CDN as a gateway. If all your traffic routes through a single CDN or reverse proxy, that's a choke point. Cloudflare going down in June 2022 took out a huge percentage of the internet, including many tools that teams needed to diagnose why their sites were down.

Mapping the blast radius

The way to defend against cascading failures isn't to eliminate all external dependencies (that's impossible). It's to understand the blast radius of each dependency and make conscious decisions about which risks you accept.

Start by asking three questions for each external service you depend on:

1. What fails if this service goes down?

Not just the obvious primary function. Think about the secondary effects. If your email provider goes down, you can't send transactional emails. But you also can't send password reset links, which means users who forgot their password are completely locked out.

2. Does this service share infrastructure with other services I depend on?

This is where cascade paths hide. Your monitoring service and your application might both be hosted on AWS. Your auth provider and your payment processor might share a CDN. Look for these overlapping dependency chains.

3. Can I still operate (even in degraded mode) without this service?

Some dependencies are truly critical. You can't process payments without a payment processor. But you can queue them for retry. You can't authenticate new users without your auth provider. But you can serve cached sessions. Understanding what degraded mode looks like for each dependency helps you build resilience without over-engineering.

What monitoring catches

Automated upstream monitoring won't prevent cascading failures. Nothing will, short of eliminating external dependencies entirely. But it shrinks the time between "something is wrong" and "we know exactly what's wrong."

When you're monitoring the status of all your upstream dependencies, a cascade becomes obvious almost immediately. Instead of seeing "everything is broken" and starting a panicked investigation, you see "DNS provider is reporting an incident" and immediately understand why auth, payments, and email are all failing at the same time. Of course, that assumes the status page has actually been updated, which is why multi-source monitoring matters.

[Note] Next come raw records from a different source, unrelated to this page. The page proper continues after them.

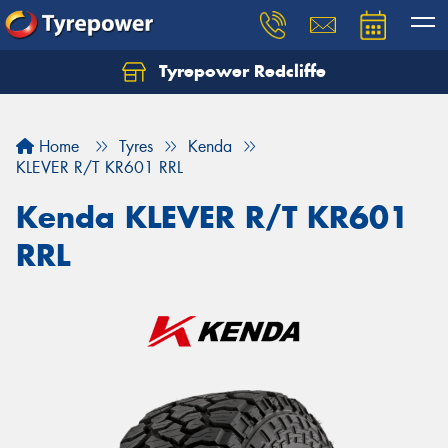
Tyrepower Redcliffe
Let us know what you need, and our team will
text you shortly.
Home
Tyres
Kenda
Your details
KLEVER R/T KR601 RRL
Kenda KLEVER R/T KR601
RRL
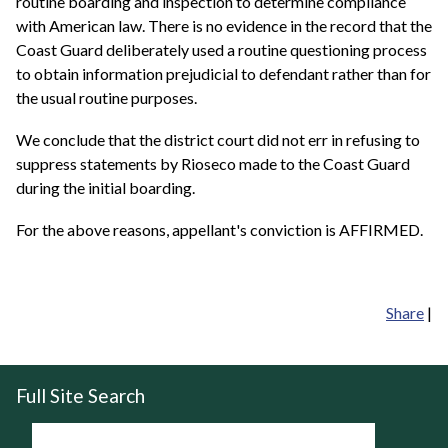
routine boarding and inspection to determine compliance
with American law. There is no evidence in the record that the
Coast Guard deliberately used a routine questioning process
to obtain information prejudicial to defendant rather than for
the usual routine purposes.
We conclude that the district court did not err in refusing to
suppress statements by Rioseco made to the Coast Guard
during the initial boarding.
For the above reasons, appellant's conviction is AFFIRMED.
Share
|
Full Site Search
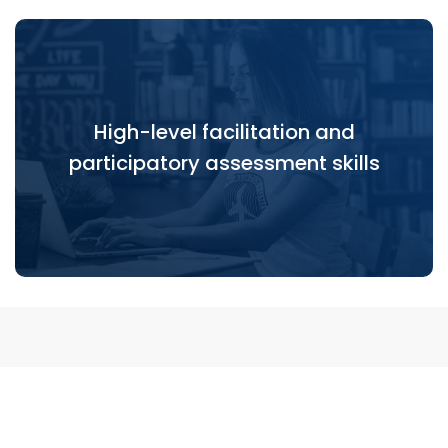
High-level facilitation and
High-level facilitation and participatory
participatory assessment skills
assessment skills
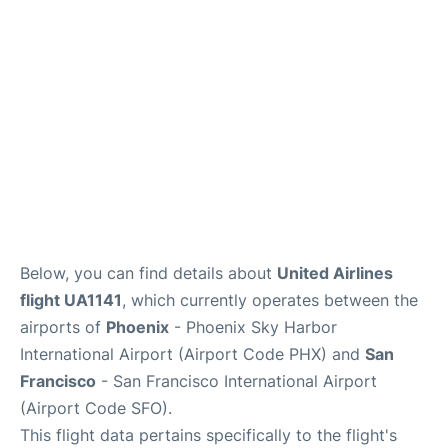
Reviews
FAQs
Below, you can find details about
United Airlines
flight UA1141
, which currently operates between the
airports of
Phoenix
- Phoenix Sky Harbor
International Airport (Airport Code PHX) and
San
Francisco
- San Francisco International Airport
(Airport Code SFO).
This flight data pertains specifically to the flight's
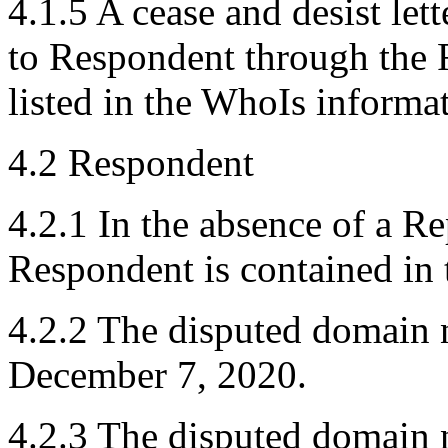
4.1.5 A cease and desist let
to Respondent through the R
listed in the WhoIs informa
4.2 Respondent
4.2.1 In the absence of a R
Respondent is contained in
4.2.2 The disputed domain 
December 7, 2020.
4.2.3 The disputed domain n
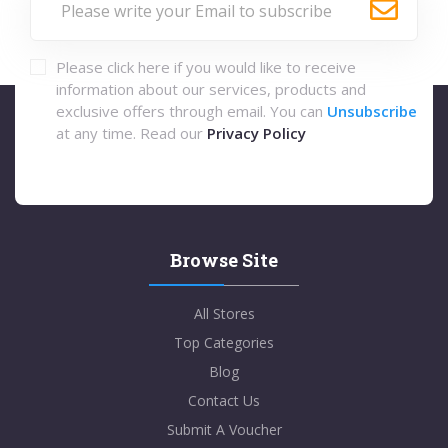
Please click here if you would like to receive
information about our services, products and
exclusive offers through email. You can
Unsubscribe
at any time. Read our
Privacy Policy
Browse Site
All Stores
Top Categories
Blog
Contact Us
Submit A Voucher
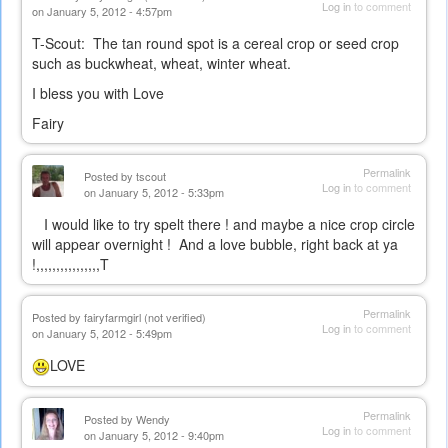
Log in
to comment
on January 5, 2012 - 4:57pm
T-Scout: The tan round spot is a cereal crop or seed crop
such as buckwheat, wheat, winter wheat.
I bless you with Love
Fairy
Permalink
Posted by
tscout
Log in
to comment
on January 5, 2012 - 5:33pm
I would like to try spelt there ! and maybe a nice crop circle
will appear overnight ! And a love bubble, right back at ya
!,,,,,,,,,,,,,,,,T
Permalink
Posted by
fairyfarmgirl (not verified)
Log in
to comment
on January 5, 2012 - 5:49pm
LOVE
Permalink
Posted by
Wendy
Log in
to comment
on January 5, 2012 - 9:40pm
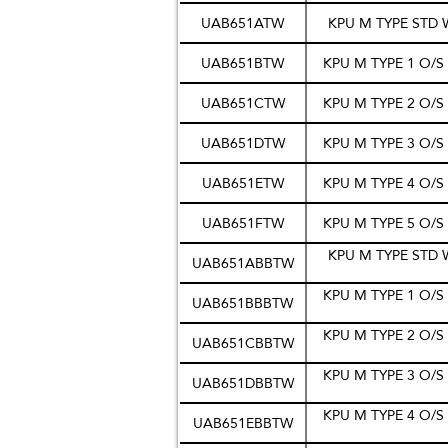
UAB651ATW
KPU M TYPE STD
UAB651BTW
KPU M TYPE 1 O/
UAB651CTW
KPU M TYPE 2 O/
UAB651DTW
KPU M TYPE 3 O/
UAB651ETW
KPU M TYPE 4 O/
UAB651FTW
KPU M TYPE 5 O/
KPU M TYPE STD 
UAB651ABBTW
KPU M TYPE 1 O/
UAB651BBBTW
KPU M TYPE 2 O/
UAB651CBBTW
KPU M TYPE 3 O/
UAB651DBBTW
KPU M TYPE 4 O/
UAB651EBBTW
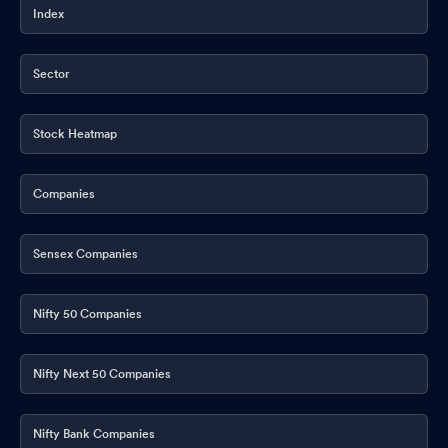
Index
Sector
Stock Heatmap
Companies
Sensex Companies
Nifty 50 Companies
Nifty Next 50 Companies
Nifty Bank Companies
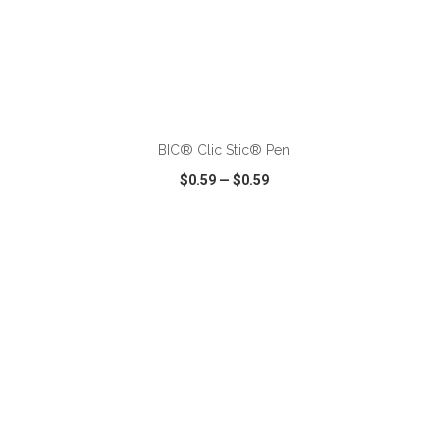
ADD TO CART
BIC® Clic Stic® Pen
$0.59
—
$0.59
VIEW
WISH LIST
SHARE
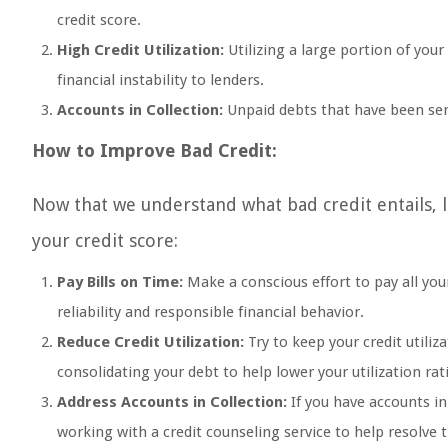
credit score.
High Credit Utilization:
Utilizing a large portion of your
financial instability to lenders.
Accounts in Collection:
Unpaid debts that have been sent
How to Improve Bad Credit:
Now that we understand what bad credit entails, 
your credit score:
Pay Bills on Time:
Make a conscious effort to pay all your
reliability and responsible financial behavior.
Reduce Credit Utilization:
Try to keep your credit utili
consolidating your debt to help lower your utilization rat
Address Accounts in Collection:
If you have accounts in
working with a credit counseling service to help resolve 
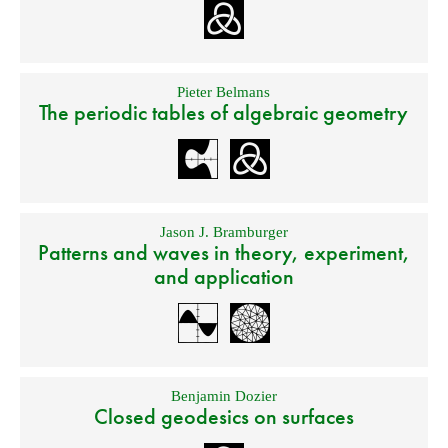
Pieter Belmans
The periodic tables of algebraic geometry
Jason J. Bramburger
Patterns and waves in theory, experiment,
and application
Benjamin Dozier
Closed geodesics on surfaces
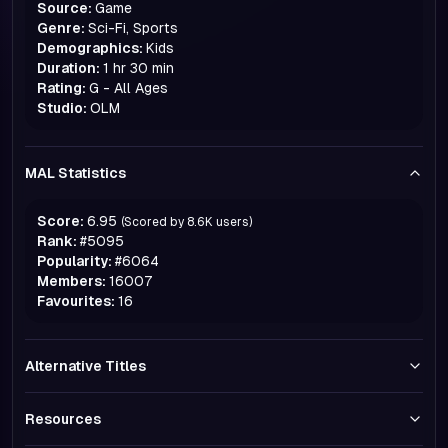
Source:
Game
Genre:
Sci-Fi, Sports
Demographics:
Kids
Duration:
1 hr 30 min
Rating:
G - All Ages
Studio:
OLM
MAL Statistics
Score:
6.95
(Scored by
8.6K
users)
Rank:
#
5095
Popularity:
#
6064
Members:
16007
Favourites:
16
Alternative Titles
Resources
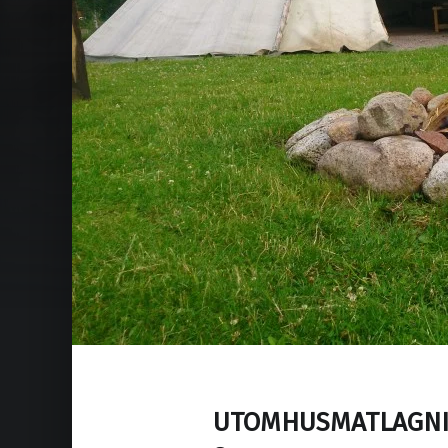
UTOMHUSMATLAGNI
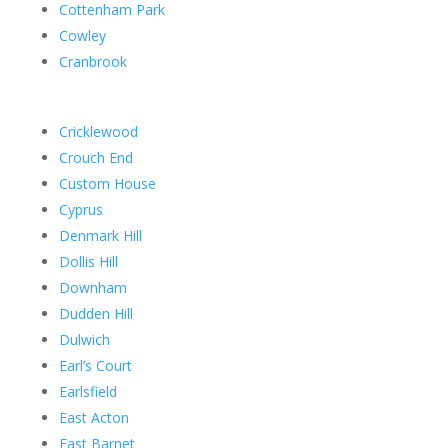
Cottenham Park
Cowley
Cranbrook
Cricklewood
Crouch End
Custom House
Cyprus
Denmark Hill
Dollis Hill
Downham
Dudden Hill
Dulwich
Earl’s Court
Earlsfield
East Acton
East Barnet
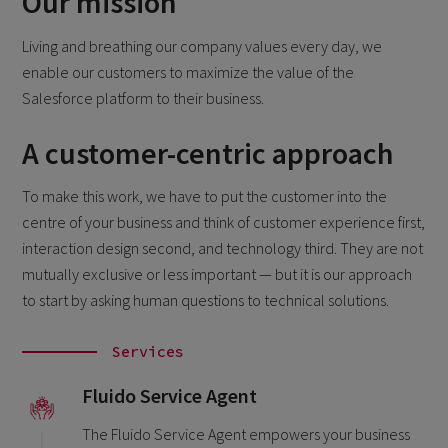
Our mission
Living and breathing our company values every day, we
enable our customers to maximize the value of the
Salesforce platform to their business.
A customer-centric approach
To make this work, we have to put the customer into the
centre of your business and think of customer experience first,
interaction design second, and technology third. They are not
mutually exclusive or less important — but it is our approach
to start by asking human questions to technical solutions.
Services
Fluido Service Agent
The Fluido Service Agent empowers your business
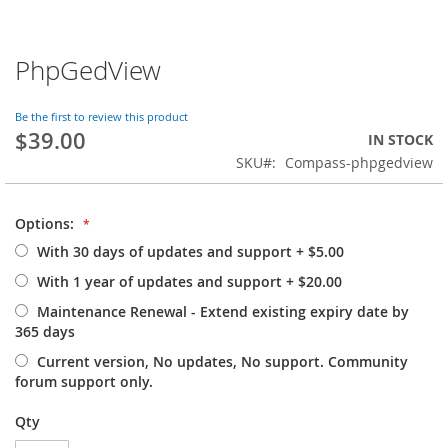
PhpGedView
Skip
to
the
Be the first to review this product
beginning
$39.00
IN STOCK
of
SKU
Compass-phpgedview
the
images
gallery
Options:
With 30 days of updates and support
+
$5.00
With 1 year of updates and support
+
$20.00
Maintenance Renewal - Extend existing expiry date by
365 days
Current version, No updates, No support. Community
forum support only.
Qty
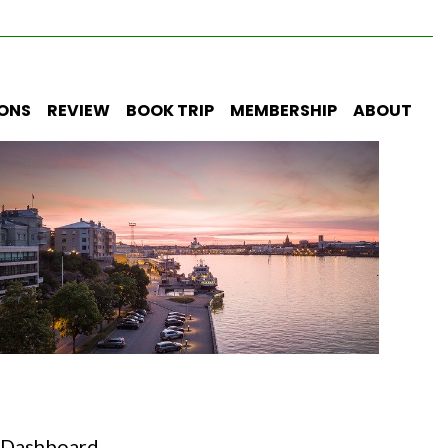
IONS
REVIEW
BOOK TRIP
MEMBERSHIP
ABOUT
Dashboard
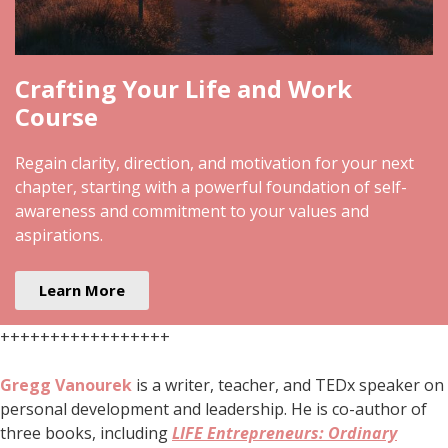
Crafting Your Life and Work
Course
Regain clarity, direction, and motivation for your next
chapter, starting with a powerful foundation of self-
awareness and commitment to your values and
aspirations.
Learn More
+++++++++++++++++
Gregg Vanourek
is a writer, teacher, and TEDx speaker on
personal development and leadership. He is co-author of
three books, including
LIFE Entrepreneurs: Ordinary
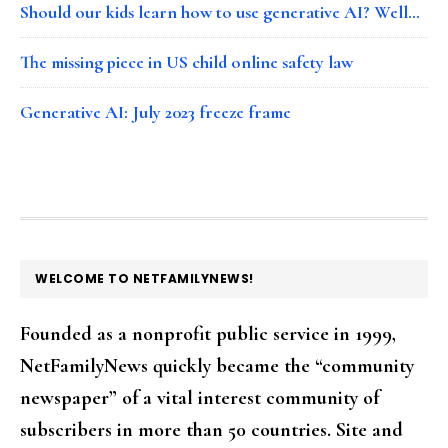
Should our kids learn how to use generative AI? Well…
The missing piece in US child online safety law
Generative AI: July 2023 freeze frame
FOOTER
WELCOME TO NETFAMILYNEWS!
Founded as a nonprofit public service in 1999,
NetFamilyNews quickly became the “community
newspaper” of a vital interest community of
subscribers in more than 50 countries. Site and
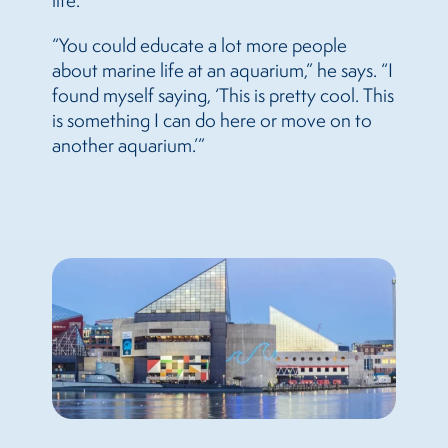
life.
“You could educate a lot more people
about marine life at an aquarium,” he says. “I
found myself saying, ‘This is pretty cool. This
is something I can do here or move on to
another aquarium.’”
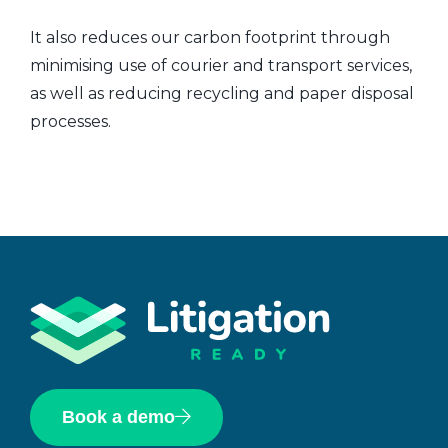
It also reduces our carbon footprint through
minimising use of courier and transport services,
as well as reducing recycling and paper disposal
processes.
Book a demo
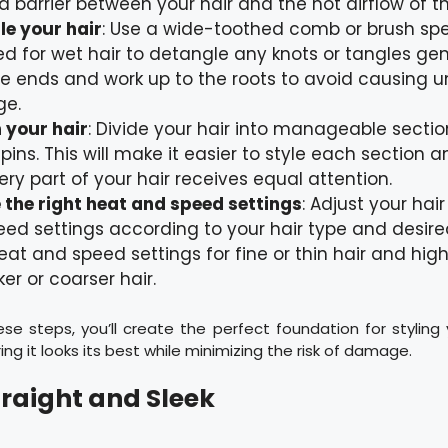
a barrier between your hair and the hot airflow of th
e your hair
: Use a wide-toothed comb or brush spec
d for wet hair to detangle any knots or tangles gent
e ends and work up to the roots to avoid causing 
ge.
 your hair
: Divide your hair into manageable sectio
r pins. This will make it easier to style each section 
ery part of your hair receives equal attention.
the right heat and speed settings
: Adjust your hai
ed settings according to your hair type and desired
eat and speed settings for fine or thin hair and high
ker or coarser hair.
ese steps, you’ll create the perfect foundation for styling 
ring it looks its best while minimizing the risk of damage.
traight and Sleek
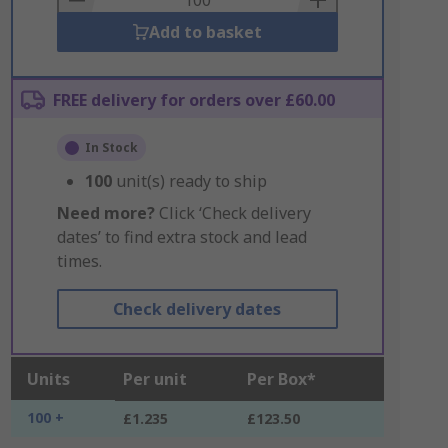
Add to basket
FREE delivery for orders over £60.00
In Stock
100
unit(s) ready to ship
Need more?
Click ‘Check delivery
dates’ to find extra stock and lead
times.
Check delivery dates
Units
Per unit
Per Box*
100 +
£1.235
£123.50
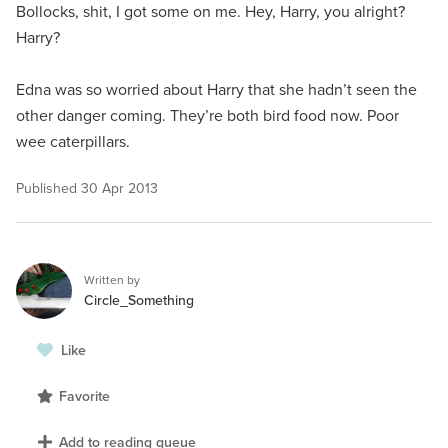
Bollocks, shit, I got some on me. Hey, Harry, you alright?
Harry?
Edna was so worried about Harry that she hadn’t seen the
other danger coming. They’re both bird food now. Poor
wee caterpillars.
Published
30 Apr 2013
Written by
Circle_Something
Like
Favorite
Add to reading queue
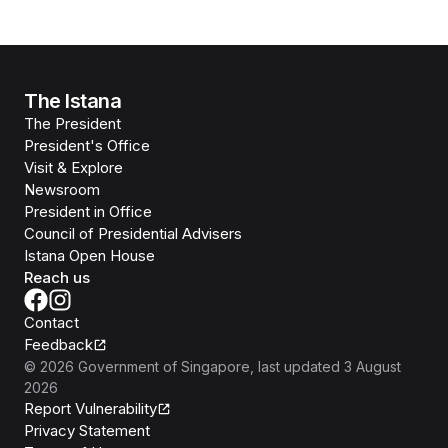
The Istana
The President
President's Office
Visit & Explore
Newsroom
President in Office
Council of Presidential Advisers
Istana Open House
Reach us
Contact
Feedback
©
2026
Government of Singapore
, last updated
3 August
2026
Report Vulnerability
Privacy Statement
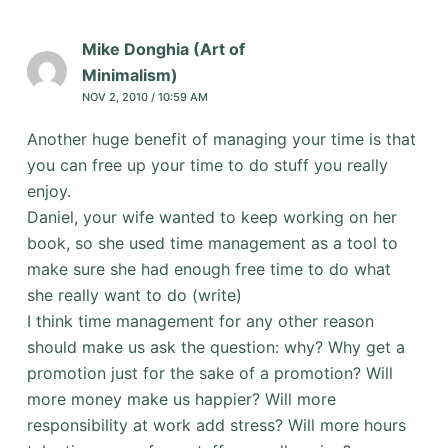
Mike Donghia (Art of
Minimalism)
NOV 2, 2010 / 10:59 AM
Another huge benefit of managing your time is that
you can free up your time to do stuff you really
enjoy.
Daniel, your wife wanted to keep working on her
book, so she used time management as a tool to
make sure she had enough free time to do what
she really want to do (write)
I think time management for any other reason
should make us ask the question: why? Why get a
promotion just for the sake of a promotion? Will
more money make us happier? Will more
responsibility at work add stress? Will more hours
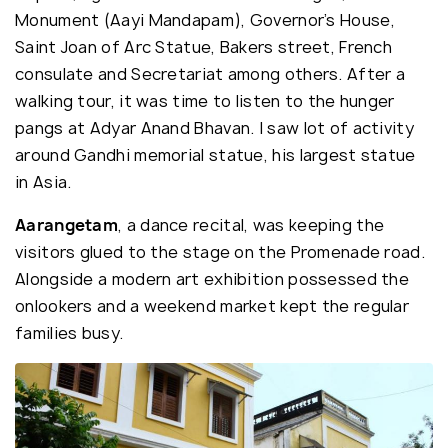
Monument (Aayi Mandapam), Governor’s House,
Saint Joan of Arc Statue, Bakers street, French
consulate and Secretariat among others. After a
walking tour, it was time to listen to the hunger
pangs at Adyar Anand Bhavan. I saw lot of activity
around Gandhi memorial statue, his largest statue
in Asia.
Aarangetam
, a dance recital, was keeping the
visitors glued to the stage on the Promenade road.
Alongside a modern art exhibition possessed the
onlookers and a weekend market kept the regular
families busy.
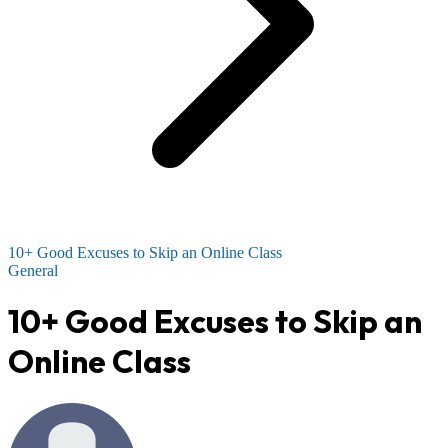
10+ Good Excuses to Skip an Online Class
General
10+ Good Excuses to Skip an
Online Class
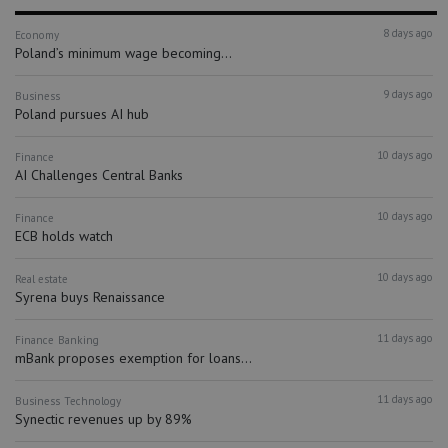
8 days ago
Economy
Poland’s minimum wage becoming...
9 days ago
Business
Poland pursues AI hub
10 days ago
Finance
AI Challenges Central Banks
10 days ago
Finance
ECB holds watch
10 days ago
Real estate
Syrena buys Renaissance
11 days ago
Finance
Banking
mBank proposes exemption for loans...
11 days ago
Business
Technology
Synectic revenues up by 89%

That understanding is worth 10 to 15 minutes of incident response time. And in a cascade, where every minute sees the blast radius expand, those minutes are the difference between a contained incident and a total platform outage.

The dependency graph is already in your codebase. Your package.json is a liability map, and your docker-compose.yml, your Terraform modules all contain implicit information about what your application needs to run. Making that implicit knowledge explicit, and monitoring it continuously, is the simplest form of cascade prevention.

You can't stop your DNS provider from having a bad day. But you can find out about it in seconds instead of minutes. And when the cascade starts, seconds are all you've got.